* Task instructions:
Search the entries for the word "confusion". Copy each line in which it is found.

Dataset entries
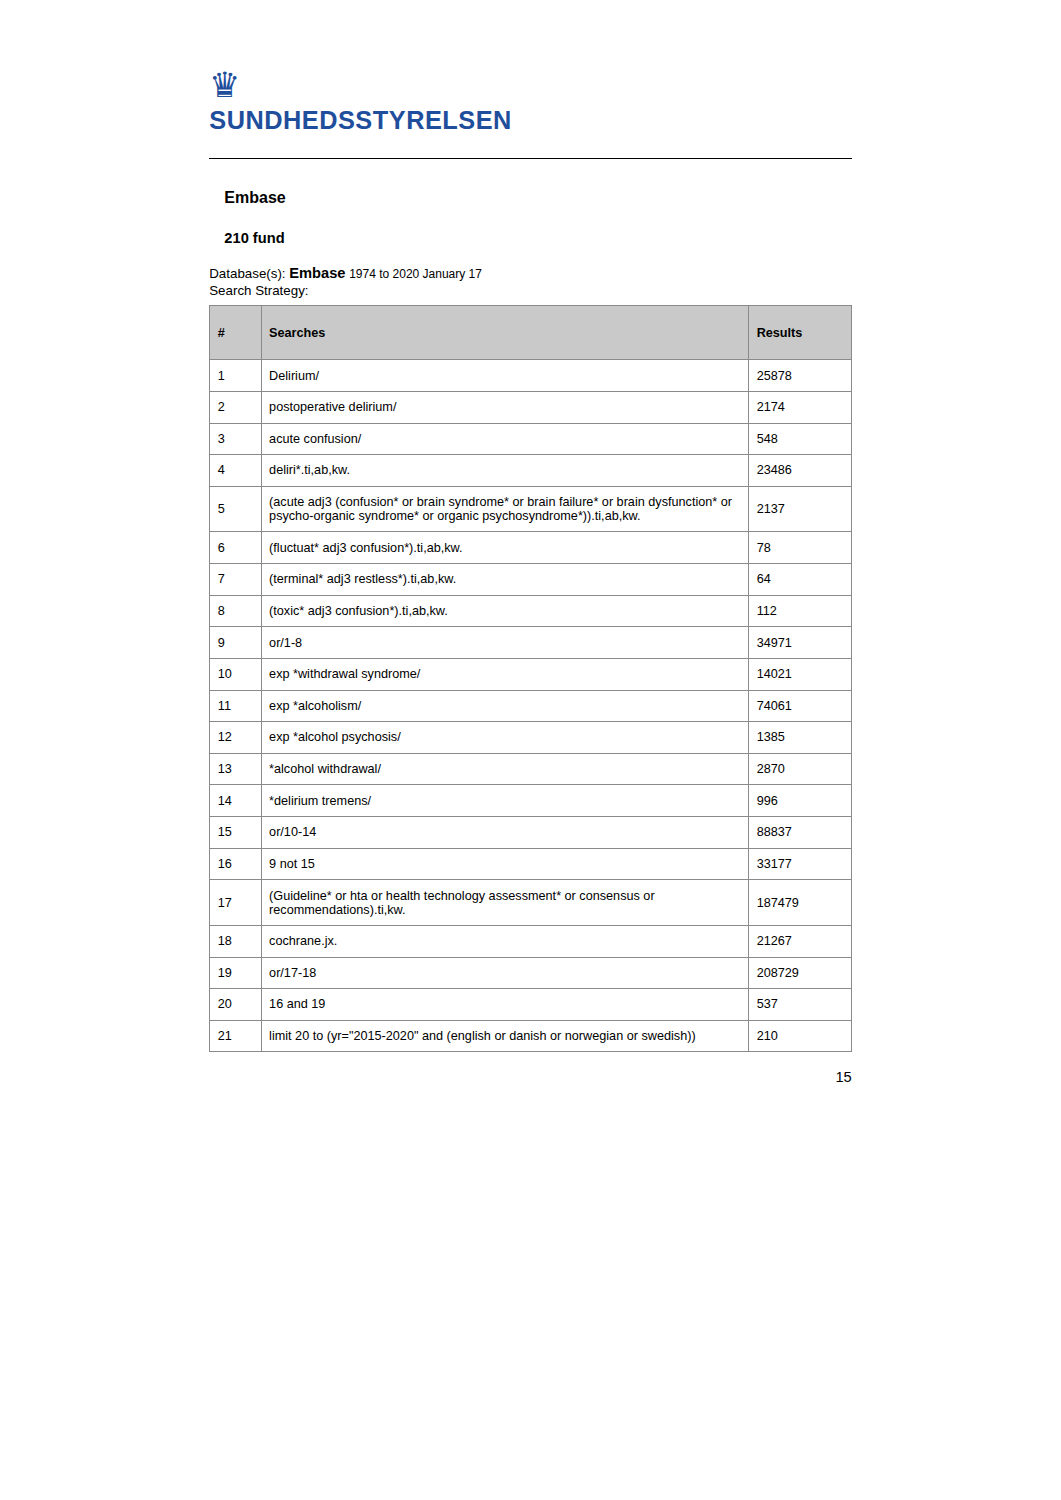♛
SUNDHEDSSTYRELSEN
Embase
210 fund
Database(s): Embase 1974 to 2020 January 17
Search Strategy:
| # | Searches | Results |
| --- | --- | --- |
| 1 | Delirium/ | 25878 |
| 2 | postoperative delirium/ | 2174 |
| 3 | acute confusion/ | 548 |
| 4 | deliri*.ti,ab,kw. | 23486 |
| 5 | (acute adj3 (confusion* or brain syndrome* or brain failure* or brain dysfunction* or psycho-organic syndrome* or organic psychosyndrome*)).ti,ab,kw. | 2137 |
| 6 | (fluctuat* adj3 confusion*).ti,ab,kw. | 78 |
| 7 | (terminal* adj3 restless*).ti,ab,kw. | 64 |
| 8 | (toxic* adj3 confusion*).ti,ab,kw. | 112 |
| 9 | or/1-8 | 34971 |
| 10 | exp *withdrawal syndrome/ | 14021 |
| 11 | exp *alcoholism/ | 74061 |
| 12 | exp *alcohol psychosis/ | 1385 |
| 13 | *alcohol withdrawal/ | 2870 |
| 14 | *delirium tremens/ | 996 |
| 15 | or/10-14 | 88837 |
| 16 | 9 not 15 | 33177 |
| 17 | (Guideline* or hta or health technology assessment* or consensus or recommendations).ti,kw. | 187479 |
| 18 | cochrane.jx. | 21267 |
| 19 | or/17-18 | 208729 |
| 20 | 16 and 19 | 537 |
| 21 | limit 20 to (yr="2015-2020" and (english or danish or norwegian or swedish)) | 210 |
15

* Solution for this task:
| 3 | acute confusion/ | 548 |
| 5 | (acute adj3 (confusion* or brain syndrome* or brain failure* or brain dysfunction* or psycho-organic syndrome* or organic psychosyndrome*)).ti,ab,kw. | 2137 |
| 6 | (fluctuat* adj3 confusion*).ti,ab,kw. | 78 |
| 8 | (toxic* adj3 confusion*).ti,ab,kw. | 112 |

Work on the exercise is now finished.